L’une des suggestions les plus audacieuses de Jones est de situer les « racines » du racisme américain non pas en 1619 ou à d’autres moments déterminants de l’histoire de l’esclavage américain, mais bien plus loin en arrière, dans les pratiques religieuses développées à la suite de la Seconde Guerre mondiale. Rencontre colombienne. En 1493, le pape Alexandre VI a publié un édit félicitant Colomb pour avoir étendu la domination européenne à des terres « qui n’étaient auparavant possédées par aucun propriétaire chrétien ». La déclaration faisait partie de ce qui est devenu connu sous le nom de «Doctrine de la découverte« , un ensemble durable, bien que défini de manière amorphe, de proclamations et de rituels légalistes créés à la fin du XVe siècle pour valider l’appropriation européenne des territoires de l’hémisphère occidental et justifier la colonisation – y compris, en 1541, dans ce qui est aujourd’hui le Mississippi, par l’explorateur espagnol Hernando. De Soto, qui revendiquait une grande partie du Sud.
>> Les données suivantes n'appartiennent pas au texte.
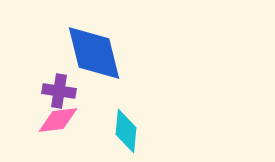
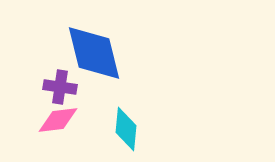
purple cross: moved 1 px right, 4 px up
cyan diamond: moved 2 px up
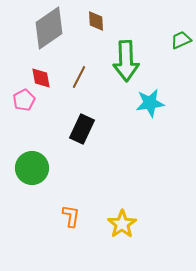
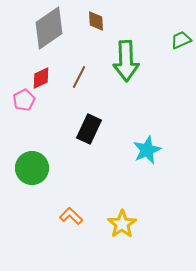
red diamond: rotated 75 degrees clockwise
cyan star: moved 3 px left, 47 px down; rotated 16 degrees counterclockwise
black rectangle: moved 7 px right
orange L-shape: rotated 55 degrees counterclockwise
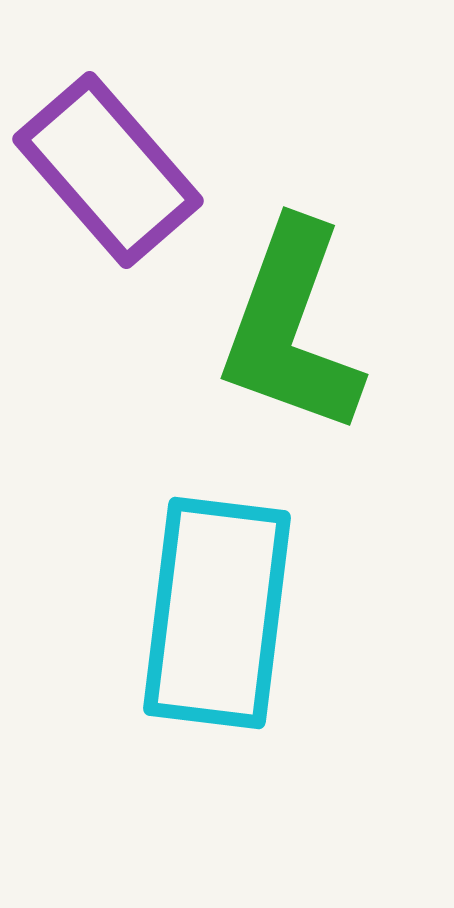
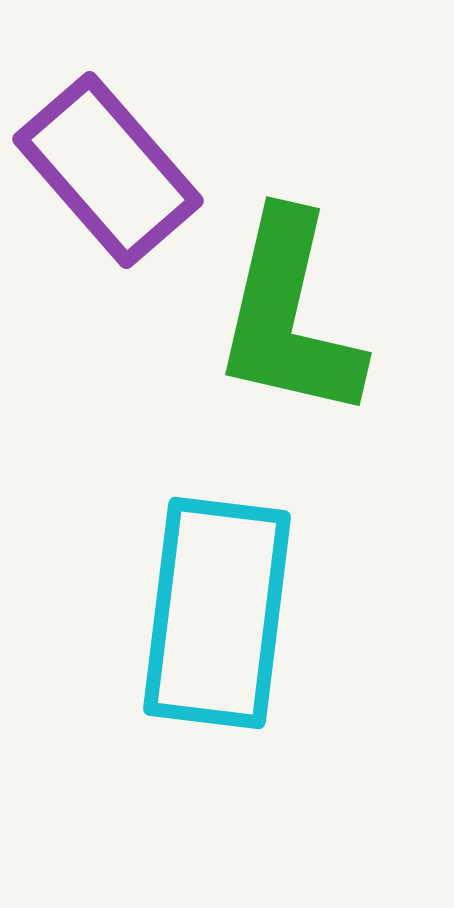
green L-shape: moved 2 px left, 12 px up; rotated 7 degrees counterclockwise
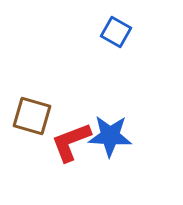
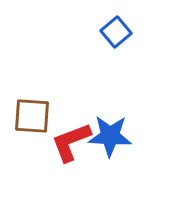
blue square: rotated 20 degrees clockwise
brown square: rotated 12 degrees counterclockwise
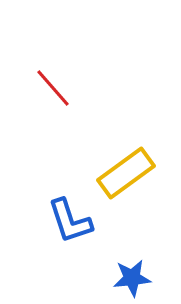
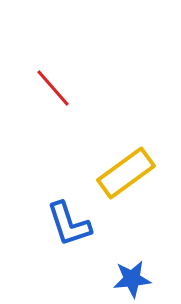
blue L-shape: moved 1 px left, 3 px down
blue star: moved 1 px down
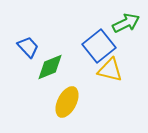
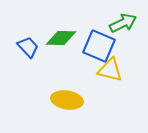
green arrow: moved 3 px left
blue square: rotated 28 degrees counterclockwise
green diamond: moved 11 px right, 29 px up; rotated 24 degrees clockwise
yellow ellipse: moved 2 px up; rotated 72 degrees clockwise
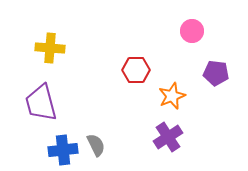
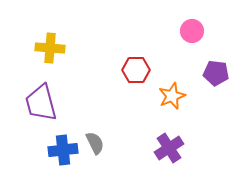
purple cross: moved 1 px right, 11 px down
gray semicircle: moved 1 px left, 2 px up
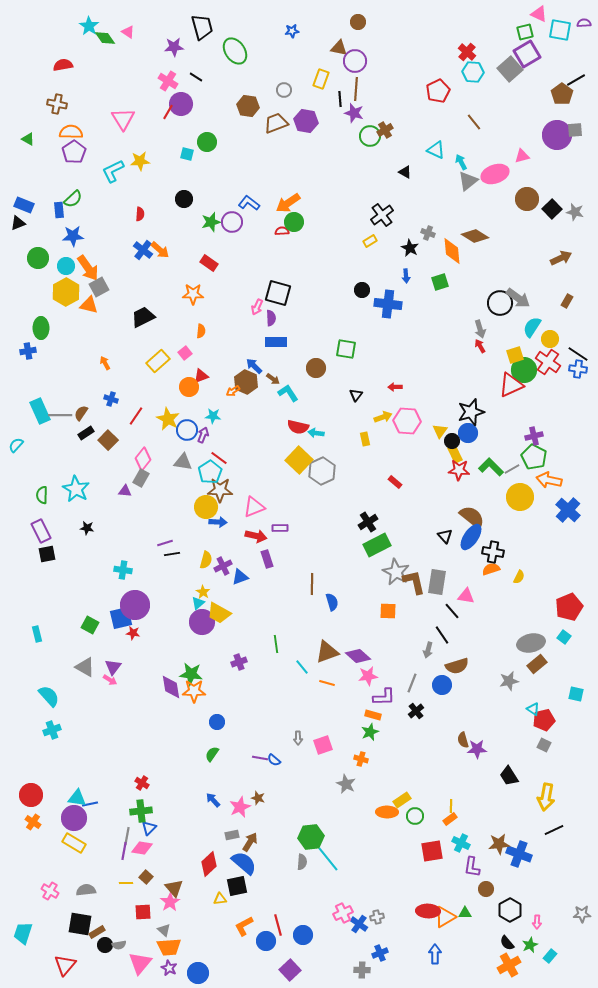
La doctrine de la découverte légitime l’expropriation des terres amérindiennes depuis plus de 500 ans. Pourtant, comme le souligne Jones, peu de gens savent grand-chose de cette histoire ou de son influence actuelle. En 2005, la Cour suprême a invoqué cette doctrine dans son arrêt Ville de Sherrill c. Nation indienne Oneida de New York, niant l’affirmation de la nation Oneida selon laquelle elle ne devrait pas avoir à payer d’impôts sur les terres qui lui appartenaient autrefois dans le cadre d’une réserve souveraine mais qui avaient été vendues à l’État en 1805 – en violation d’un traité fédéral – et ensuite, à la fin des années 1990, racheté. Écrivant l’opinion majoritaire (et citant la doctrine dans une note de bas de page), la juge Ruth Bader Ginsburg a soutenu que la tribu ne pouvait pas « rétablir unilatéralement son ancienne souveraineté, en tout ou en partie » puisqu’elle « avait depuis longtemps renoncé aux rênes du gouvernement et ne pouvait pas les reprendre. grâce à des achats sur le marché libre auprès des détenteurs actuels du titre. La décision a été critiquée par des universitaires et des militants autochtones pour mobiliser la doctrine dans un argument juridique favorisant le colonisateur de la terre par rapport à ses habitants d’origine.
Pour de nombreuses communautés minoritaires, l’histoire reste à la fois une épée à manier et un bouclier à rechercher pour se protéger, et les mythes de supériorité culturelle continuent de nuire au progrès racial. En juin, la Cour suprême a statué sur le cas de Haaland c.Brackeen, qui contestait l’Indian Child Welfare Act de 1978, donnant la préférence aux familles amérindiennes dans les cas impliquant le placement d’un enfant amérindien. Le tribunal a confirmé la loi par 7 voix contre 2.
Mais dans une opinion dissidente, le juge Samuel Alito s’est opposé à la priorité donnée par la loi à l’affiliation tribale, arguant qu’elle exigeait « qu’un État abandonne les procédures et normes judiciaires soigneusement étudiées qu’il a établies pour assurer le bien-être de l’enfant et qu’il applique à la place un système conçu par Congrès qui se concentre non seulement sur l’intérêt supérieur de l’enfant, mais aussi sur « la stabilité et la sécurité des tribus indiennes ». » Lors de la plaidoirie de l’affaire, Alito avait eu recours à de vieux mythes sur l’histoire autochtone, remarquant qu’« avant l’arrivée des Européens, les tribus étaient souvent en guerre les unes contre les autres et elles étaient séparées par un continent entier.
Isolés et belliqueux dans cette vanité, les peuples autochtones n’utilisaient probablement pas leurs terres de manière appropriée et n’étaient probablement pas justifiés à les conserver. C’étaient des peuples sans histoire, comme le soutenait Hegel, bien en dehors de l’univers moral de « tout propriétaire chrétien » – et donc sujets à juste titre à la dépossession. Comme le démontre Jones, la doctrine de la découverte a jeté les bases de telles hypothèses culturelles et raciales chargées de valeurs.